Looking back, it was clear that shareholders had little recourse in courts but much influence in the
communities and local markets of which they and their firms were a part. Even as it became
dispersed, ownership remained geographically concentrated and directors were concerned to
maintain their reputations among local investors. All shareholders, including insiders, sold their
shares to acquiring firms at the same price and directors of target firms were frequently promoted to
the boards of merged firms. Eventually, as local relations of trust became harder to sustain then
formal investor protection emerged to substitute for them.

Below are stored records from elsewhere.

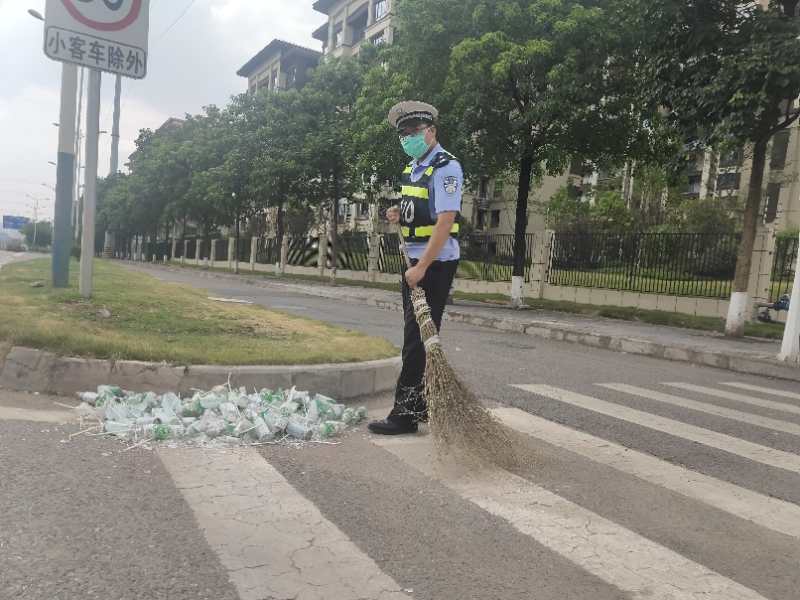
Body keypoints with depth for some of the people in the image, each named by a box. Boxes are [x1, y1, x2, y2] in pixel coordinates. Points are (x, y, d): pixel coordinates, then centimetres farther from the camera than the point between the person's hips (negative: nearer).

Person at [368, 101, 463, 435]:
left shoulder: (445, 167, -14)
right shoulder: (413, 167, 14)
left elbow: (445, 221, -22)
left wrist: (421, 267, -25)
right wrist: (399, 215, 5)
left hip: (436, 263, -9)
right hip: (415, 261, 9)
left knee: (418, 336, -7)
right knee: (417, 335, 14)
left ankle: (405, 413, 0)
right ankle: (421, 405, 25)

Was the U.K. an isolated case? Our previous research found a surprisingly high level of ownership
dispersion in Japan at the start of the twentieth century, with a large number of listed companies
and a very large number of shareholders. Again ownership dispersion cannot be attributed to
investor protection. It was almost as weak in Japan as it was in the U.K. But there were
differences. Takeover waves were less in evidence in Japan and the purpose to which new equity
was put was primarily to finance internal rather than external expansion.

Again ownership dispersion appeared to have more to do with informal relations of trust than
investor protection. However, the institutional arrangements that fostered trust were not the same.
Local stock markets were not prevalent in Japan. Individual promoters of shares took on a more
active role in the oversight and management of firms in Japan than in the U.K. As a result, different
mechanisms evolved to establish the basis of trust on which ownership could become dispersed.

Trust now
How is all of this relevant to today's turbulent and truly global trading environment? Well, the motto
of the London Stock exchange remains "My word is my bond", as it has been for centuries since
brokers traded with each other literally across the floor of the exchange. The globalization of the
capital markets has changed all that. Trust is usually no longer so intimate an experience. But, we
still need to create or generate new mechanisms of trust.

One trust generating mechanism using modern technology is eBay. Here anonymous buyers and
sellers are able to access the views of past purchasers and sellers, when selling or buying an item
on the site. If a purchaser has previously sold ten items, the levels of satisfaction of past purchasers
are stored and made available to the next buyer. Trust rules.

The relationships of trust discovered by our research are timeless. This means there is still a home
bias for investors, a preference for buying investments in one's own country and even in one's own
state or region. This home bias reflects a view that common cultures, common laws, and
geographic proximity are more likely to produce honest and fair outcomes between investors.